Doctrine and Covenants 39–40

Doctrine and Covenants and Church History Seminary Teacher Resource Manual, (2001), 73–74


Introduction

In his vision of the tree of life, Lehi described a great and spacious building. It was filled with people mocking and pointing their fingers at those who were eating the fruit of the tree. Some who tasted the fruit “were ashamed, because of those that were scoffing at them; and they fell away into forbidden paths and were lost” (1 Nephi 8:28). Sections 39–40 concern James Covill, a man touched by the spirit of the Restoration. But his conversion was temporary because of “the fear of persecution and the cares of the world” (D&C 40:2). Elder Harold B. Lee, then a member of the Quorum of the Twelve, taught: “That which you possess today in testimony will not be yours tomorrow unless you do something about it. Your testimony is either going to increase or it is going to diminish, depending on you” (The Teachings of Harold B. Lee, ed. Clyde J. Williams [1996], 135).

Some Important Gospel Principles to Look For

Additional Resources

Suggestions for Teaching

Doctrine and Covenants 39:7–11; 40. Pride, fear of persecution, and the cares of the world can lead us to reject the Lord and turn from our covenants.

(40–45 minutes)

Display pictures of you when you were a child. Ask students to describe how you have changed. Read 1 Samuel 16:7 and briefly describe how your heart has changed during those same years. Ask students to compare the section headings for Doctrine and Covenants 39 and 40 and identify what took place in less than a month. Ask:

  • How did James Covill’s heart change?

  • What do you think could have caused him to reject the Lord’s word so soon?

Read Doctrine and Covenants 39:7–9. Invite students to look again at verse 7 and insert their names in place of “James.” Ask if they think the Lord could call them by name and say that He has seen their works and knows them. Ask:

  • Why do you think the Lord watches and knows about you?

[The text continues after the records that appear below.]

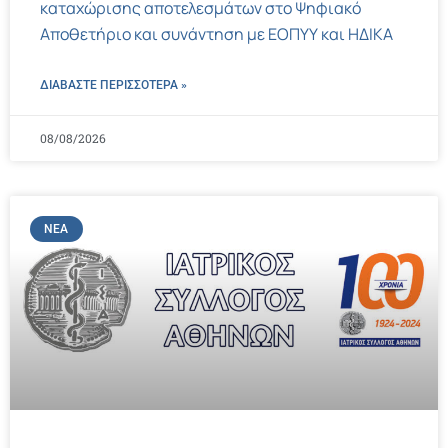
καταχώρισης αποτελεσμάτων στο Ψηφιακό
Αποθετήριο και συνάντηση με ΕΟΠΥΥ και ΗΔΙΚΑ
ΔΙΑΒΑΣΤΕ ΠΕΡΙΣΣΌΤΕΡΑ »
08/08/2026
ΝΈΑ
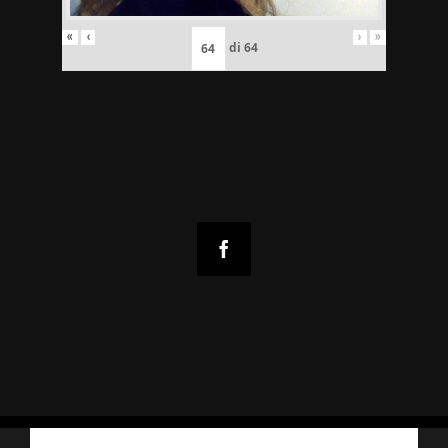
«
‹
›
»
di
64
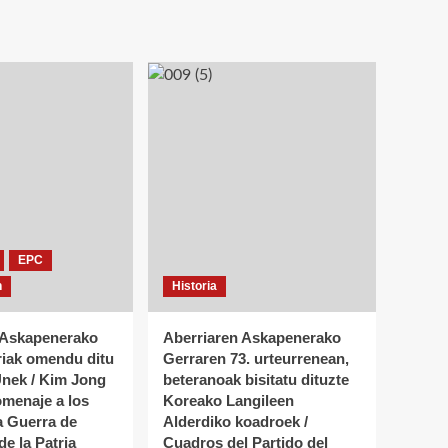
EPC
n
Historia
 Askapenerako
Aberriaren Askapenerako
riak omendu ditu
Gerraren 73. urteurrenean,
nek / Kim Jong
beteranoak bisitatu dituzte
omenaje a los
Koreako Langileen
a Guerra de
Alderdiko koadroek /
de la Patria
Cuadros del Partido del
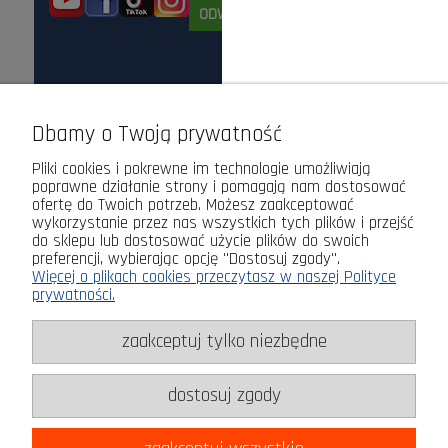
ODWIEDŹ NAS STACJONARNIE!
Dbamy o Twoją prywatność
Pliki cookies i pokrewne im technologie umożliwiają
poprawne działanie strony i pomagają nam dostosować
ofertę do Twoich potrzeb. Możesz zaakceptować
wykorzystanie przez nas wszystkich tych plików i przejść
do sklepu lub dostosować użycie plików do swoich
preferencji, wybierając opcję "Dostosuj zgody".
Więcej o plikach cookies przeczytasz w naszej Polityce
prywatności.
zaakceptuj tylko niezbędne
dostosuj zgody
pokaż pełną wersję strony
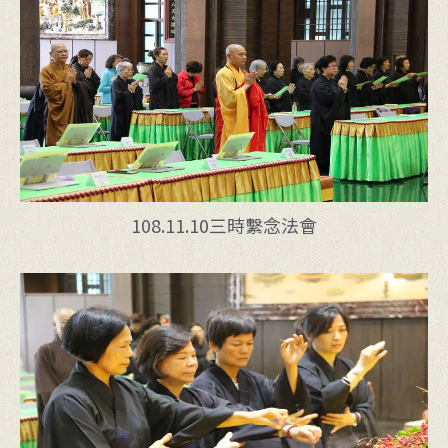
108.11.10三時繫念法會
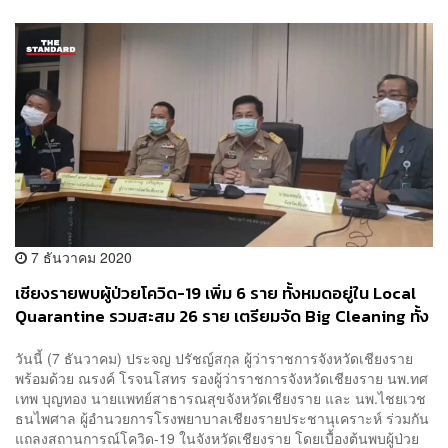
7 ธันวาคม 2020
เชียงรายพบผู้ป่วยโควิด-19 เพิ่ม 6 ราย ทั้งหมดอยู่ใน Local
Quarantine รวมสะสม 26 ราย เตรียมจัด Big Cleaning ทั้ง
จังหวัด 10 ธ.ค. นี้
วันนี้ (7 ธันวาคม) ประจญ ปรัชญ์สกุล ผู้ว่าราชการจังหวัดเชียงราย
พร้อมด้วย ณรงค์ โรจนโสทร รองผู้ว่าราชการจังหวัดเชียงราย นพ.ทศ
เทพ บุญทอง นายแพทย์สาธารณสุขจังหวัดเชียงราย และ นพ.ไชยเวช
ธนไพศาล ผู้อำนวยการโรงพยาบาลเชียงรายประชานุเคราะห์ ร่วมกัน
แถลงสถานการณ์โควิด-19 ในจังหวัดเชียงราย โดยเบื้องต้นพบผู้ป่วย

  • How might verse 8 have made James Covill feel?

  • What does it mean that his heart is right before the Lord?

  • Had James Covill’s heart always been right before the Lord? What had he previously struggled with?

Share the following statement by President Ezra Taft Benson:

“Essentially, pride is a ‘my will’ rather than ‘thy will’ approach to life. …

“Pride is characterized by ‘What do I want out of life?’ rather than by ‘What would God have me do with my life?’ It is self-will as opposed to God’s will. It is the fear of man over the fear of God” (in Conference Report, Apr. 1986, 5–6; or Ensign, May 1986, 6–7).

Refer students to the section heading for Doctrine and Covenants 39, and ask what work James Covill had done for 40 years. Read verses 10–11, and discuss why the Lord could say James Covill would be doing a greater work. Ask: What word in verse 11 shows that the promised blessings are conditional?

Compare Doctrine and Covenants 39:8 with 40:1. Ask: What word in Doctrine and Covenants 40:1 indicates how James Covill’s heart had changed?

Draw the accompanying picture on the board. Discuss why the word was is significant. Share the following statements (or some of your own) and ask students to describe what difference it makes when was is inserted in the sentence instead of is.

2 Hearts
  • Hiroshi ____________ staying morally clean.

  • Audrey ____________ keeping the Word of Wisdom, including staying away from drugs.

  • Antonio ____________ reading the scriptures and praying every day.

  • Maria ____________ preparing to be sealed in the temple.

Have students write the message of Doctrine and Covenants 40:2 in their own words. Invite a few students to share what they wrote. Discuss the following:

  • What does straightway mean? (Immediately.)

  • Why would Satan straightway tempt someone who had just received a revelation?

  • What caused James Covill to reject the word of the Lord?

  • Read verse 3. According to this verse, what did James’s fear of persecution and concern for the cares of the world lead him to do?

Read the parable of the sower (see Matthew 13:3–8, 18–23). Have students tell which verses they think describe James Covill, and why. Invite them to write a short paragraph explaining how they can strengthen their testimonies and be true to their covenants.